А вдруг и оно говорит?.. Хорошо бы узнать у Киры, что говорит небо?

Вон крыши домов. На дальней крыше большая птица. Стоит на одной ноге. Как зовут эту птицу? Может, Сашкой — как Сашу?.. Надо спросить у Киры.

Кура — глупая. Зачем уезжает?.. Ей надо играть в пирожки. Ей нужен совок. И ведерко. (Точно такие же, как у Сашки.) Кира должна купаться, оглядываться и шевелить губами…

Вот уж люди пошли от речного трамвайчика — потащили хлеб, помидоры… А Киры — нет.

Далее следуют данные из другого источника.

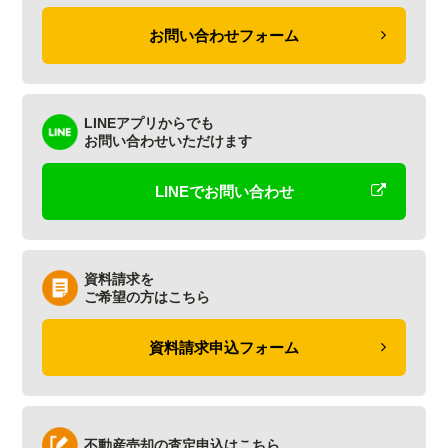
お問い合わせフォーム
LINEアプリからでも
お問い合わせいただけます
LINEでお問い合わせ
資料請求を
ご希望の方はこちら
資料請求申込フォーム
不動産売却の査定申込はこちら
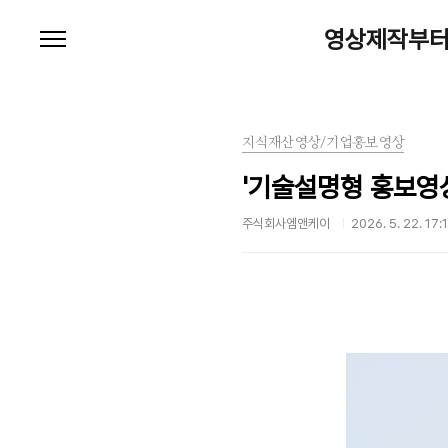
본문 바로가기
영상제작부터
지식재산영상/기업홍보영상
'기술설명형 홍보영상
주식회사엠앤케이
2026. 5. 22. 17:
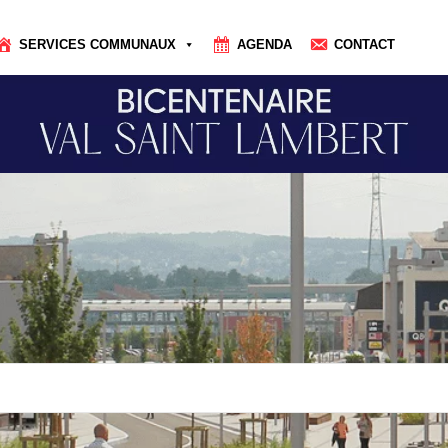
SERVICES COMMUNAUX
AGENDA
CONTACT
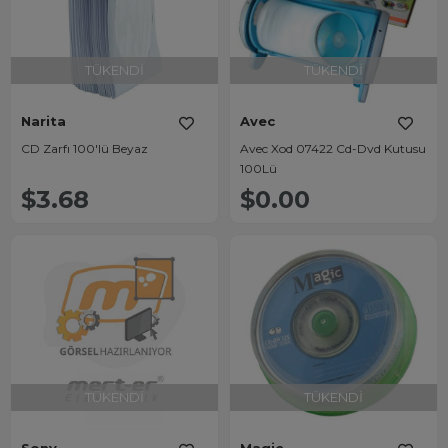
TÜKENDI
TÜKENDI
Narita
Avec
CD Zarfı 100'lü Beyaz
Avec Xod 07422 Cd-Dvd Kutusu
100Lü
$3.68
$0.00
TÜKENDI
TÜKENDI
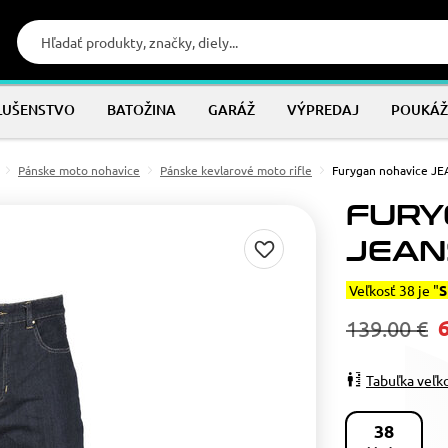
LUŠENSTVO
BATOŽINA
GARÁŽ
VÝPREDAJ
POUKÁŽ
Pánske moto nohavice
Pánske kevlarové moto rifle
Furygan nohavice JE
FURY
JEANS
Veľkosť 38 je "
S
139.00 €
Tabuľka veľk
38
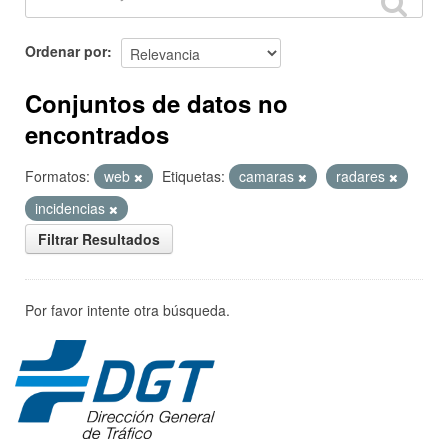
Ordenar por
Conjuntos de datos no
encontrados
Formatos:
web
Etiquetas:
camaras
radares
incidencias
Filtrar Resultados
Por favor intente otra búsqueda.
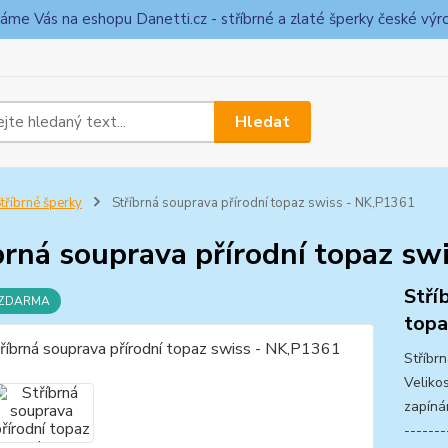
táme Vás na eshopu Danetti.cz - stříbrné a zlaté šperky české výr
Hledat
tříbrné šperky
Stříbrná souprava přírodní topaz swiss - NK,P1361
brná souprava přírodní topaz sw
Stří
 ZDARMA
top
Stříbr
Veliko
zapíná
------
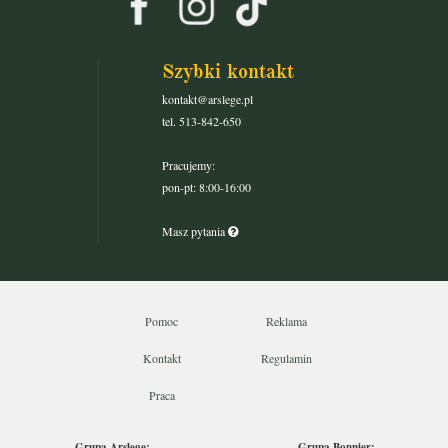
Szybki kontakt
kontakt@arslege.pl
tel. 513-842-650
Pracujemy:
pon-pt: 8:00-16:00
Masz pytania
Pomoc
Reklama
Kontakt
Regulamin
Praca
Grupa Arslege:
Grupa Bonnier:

Саша смотрит вперед на дорогу. Нету. Нет ее…

И вдруг — вот она!

Толк в калитку. Присела на корточки, раскинула руки.

— Ки-я!

— Са-шенька!

— Кира, он у меня приболел, — спокойно говорит тетка. — Простыл, стало быть… Лежит, а шейка совсем неподвижная, как деревянная… Гляжу, а у него на глазах — пленки.

— Что-о-о?

— Да ты не пугайся, зачем пугаться? Ведь он поправился. Ты же сама сказала: «Лицо у него опухло»… Жаль ребенка. Великомученик, не только что глухонемой, а слабый. По вечерам, перед тем как уснуть, все головкой ворочает… Чего ревешь-то? Уж будто можно так вырастить — чтоб ребенок ни разу не заболел?..

Мать спустила с кровати босые ноги, поморгала глазами. Глаза у нее были ясные, голубые… Сашкины.

Кира плакала.

— Доченька! Злосчастье мое — не твое злосчастье. Мне — горевать. Ты еще со своими успеешь нагореваться… Надо съездить, забрать ребенка… И поскорей, поскольку Вера — человек темный.

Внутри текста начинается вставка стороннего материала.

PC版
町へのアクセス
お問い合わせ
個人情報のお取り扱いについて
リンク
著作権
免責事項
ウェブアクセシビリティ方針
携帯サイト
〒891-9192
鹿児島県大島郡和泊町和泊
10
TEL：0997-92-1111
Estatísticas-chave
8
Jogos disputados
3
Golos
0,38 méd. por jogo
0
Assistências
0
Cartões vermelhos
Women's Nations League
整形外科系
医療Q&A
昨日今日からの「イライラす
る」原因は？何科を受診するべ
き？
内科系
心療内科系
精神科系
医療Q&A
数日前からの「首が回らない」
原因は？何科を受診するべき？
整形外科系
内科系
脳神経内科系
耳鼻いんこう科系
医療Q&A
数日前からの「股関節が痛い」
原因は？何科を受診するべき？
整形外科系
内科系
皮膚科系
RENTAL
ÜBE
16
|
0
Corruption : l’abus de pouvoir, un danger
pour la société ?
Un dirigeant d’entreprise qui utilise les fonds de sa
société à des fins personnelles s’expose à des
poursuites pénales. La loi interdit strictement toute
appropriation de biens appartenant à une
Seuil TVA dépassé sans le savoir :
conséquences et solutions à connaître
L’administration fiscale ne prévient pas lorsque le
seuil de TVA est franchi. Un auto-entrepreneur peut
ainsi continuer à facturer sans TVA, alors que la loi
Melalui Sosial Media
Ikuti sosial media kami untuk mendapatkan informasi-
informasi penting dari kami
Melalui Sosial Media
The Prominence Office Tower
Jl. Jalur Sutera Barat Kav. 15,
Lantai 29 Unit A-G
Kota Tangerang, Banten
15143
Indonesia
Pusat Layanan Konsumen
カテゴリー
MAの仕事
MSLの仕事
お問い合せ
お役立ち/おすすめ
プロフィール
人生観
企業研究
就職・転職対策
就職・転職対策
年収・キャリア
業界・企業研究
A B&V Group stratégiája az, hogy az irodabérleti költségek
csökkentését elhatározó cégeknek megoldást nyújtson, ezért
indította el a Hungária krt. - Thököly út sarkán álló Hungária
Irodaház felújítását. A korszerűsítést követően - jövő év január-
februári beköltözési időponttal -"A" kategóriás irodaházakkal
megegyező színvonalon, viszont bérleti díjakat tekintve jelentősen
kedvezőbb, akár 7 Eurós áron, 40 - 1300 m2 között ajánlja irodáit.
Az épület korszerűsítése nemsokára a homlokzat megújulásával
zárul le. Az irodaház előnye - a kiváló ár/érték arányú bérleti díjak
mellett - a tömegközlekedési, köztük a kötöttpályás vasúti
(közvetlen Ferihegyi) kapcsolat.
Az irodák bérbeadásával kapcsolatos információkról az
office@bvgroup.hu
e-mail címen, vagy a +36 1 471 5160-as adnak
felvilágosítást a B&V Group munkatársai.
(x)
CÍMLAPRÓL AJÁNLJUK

Дуб!.. Дорогой дуб. Самый красивый на свете дворовый дуб! Спасибо тебе, что ты разговариваешь с малышом.

«Вот еще? Это мы перемигиваемся. С вами мне неинтересно. А для него так весело танцевать листками. Листки — мои дети. Они тоже глухонемые. Это вы слышите, что они шумят, а им ваши «ахи-охи — до Фени» Ясно?»

Жил-был дуб. В лесу.

А под дубом жили-были маленькие человечки. Они были сердцем сердца больших дубов.

Мальчик в пикейной шапке — тот, что живет у нас во дворе, — сердце сердца дворового дуба.

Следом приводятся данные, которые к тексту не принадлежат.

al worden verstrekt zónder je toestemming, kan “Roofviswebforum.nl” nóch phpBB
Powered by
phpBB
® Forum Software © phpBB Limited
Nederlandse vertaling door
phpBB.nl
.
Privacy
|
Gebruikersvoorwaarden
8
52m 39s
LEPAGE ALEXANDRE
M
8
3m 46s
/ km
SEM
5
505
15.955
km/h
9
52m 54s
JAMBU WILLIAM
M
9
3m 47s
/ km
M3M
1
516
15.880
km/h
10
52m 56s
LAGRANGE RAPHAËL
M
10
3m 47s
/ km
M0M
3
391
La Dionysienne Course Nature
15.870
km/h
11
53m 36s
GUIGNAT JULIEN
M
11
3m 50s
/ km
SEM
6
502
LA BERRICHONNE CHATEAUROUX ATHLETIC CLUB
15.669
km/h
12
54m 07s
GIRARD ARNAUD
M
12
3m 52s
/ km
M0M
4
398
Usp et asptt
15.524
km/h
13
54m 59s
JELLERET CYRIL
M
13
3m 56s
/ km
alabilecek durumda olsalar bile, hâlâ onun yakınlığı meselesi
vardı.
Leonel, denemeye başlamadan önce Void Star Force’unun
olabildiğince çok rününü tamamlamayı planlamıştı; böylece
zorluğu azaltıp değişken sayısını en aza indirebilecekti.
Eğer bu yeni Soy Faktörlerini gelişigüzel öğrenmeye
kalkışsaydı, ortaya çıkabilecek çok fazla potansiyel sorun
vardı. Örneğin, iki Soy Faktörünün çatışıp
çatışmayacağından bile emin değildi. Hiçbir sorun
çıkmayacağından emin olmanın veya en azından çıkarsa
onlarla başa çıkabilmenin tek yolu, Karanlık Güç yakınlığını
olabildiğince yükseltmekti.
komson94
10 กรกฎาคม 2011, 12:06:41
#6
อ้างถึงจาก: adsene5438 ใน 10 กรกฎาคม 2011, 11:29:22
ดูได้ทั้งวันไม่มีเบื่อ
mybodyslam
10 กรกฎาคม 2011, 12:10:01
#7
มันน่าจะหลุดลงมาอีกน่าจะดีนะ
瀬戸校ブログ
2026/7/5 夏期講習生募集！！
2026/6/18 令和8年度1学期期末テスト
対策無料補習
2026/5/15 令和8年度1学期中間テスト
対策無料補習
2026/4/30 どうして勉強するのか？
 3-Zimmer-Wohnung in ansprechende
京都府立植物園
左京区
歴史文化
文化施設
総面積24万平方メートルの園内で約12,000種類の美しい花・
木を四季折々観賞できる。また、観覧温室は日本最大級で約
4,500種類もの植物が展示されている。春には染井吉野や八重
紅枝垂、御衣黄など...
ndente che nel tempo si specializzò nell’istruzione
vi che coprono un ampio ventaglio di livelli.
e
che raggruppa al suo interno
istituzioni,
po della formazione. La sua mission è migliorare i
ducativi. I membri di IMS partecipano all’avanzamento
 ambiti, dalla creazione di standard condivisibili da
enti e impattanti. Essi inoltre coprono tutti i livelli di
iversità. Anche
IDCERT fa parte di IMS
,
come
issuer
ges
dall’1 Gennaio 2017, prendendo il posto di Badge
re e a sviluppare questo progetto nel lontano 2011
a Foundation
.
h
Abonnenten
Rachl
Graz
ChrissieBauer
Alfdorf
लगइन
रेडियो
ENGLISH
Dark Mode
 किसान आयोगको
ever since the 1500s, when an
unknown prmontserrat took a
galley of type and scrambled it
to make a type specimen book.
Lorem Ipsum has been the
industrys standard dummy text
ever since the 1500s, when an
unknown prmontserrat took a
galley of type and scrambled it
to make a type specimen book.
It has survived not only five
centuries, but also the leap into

Его глаза — как небо над нашим деревом.

…Жил-был дуб. В дупле у него притулился маленький человечек. Человечек собирал камешки. Над ним смеялись, его дразнили. Он принимался мычать. Заслышав голос глухонемого, выбегала во двор девчонка, которую звали Кирой. Она лягала обидчиков.

— И не стыдно тебе? — спрашивала у нее Зиновьева-старшая. — Толпа кавалеров, а человек затевается с малолетками.

— Я их убью, убью!

— Пуляй!.. Пусть сгинут… Они подкованные. Разумные. Старшенькому лет десять-одиннадцать. А может, и все двенадцать! Рази, рази его, умница, наповал.

…Мать укладывала Сашу в восьмом часу. Кира накупила ему картинок. Его крошечные ладошки двигались над картинками. Казалось, что пальцы мальчика разговаривают с картинкой.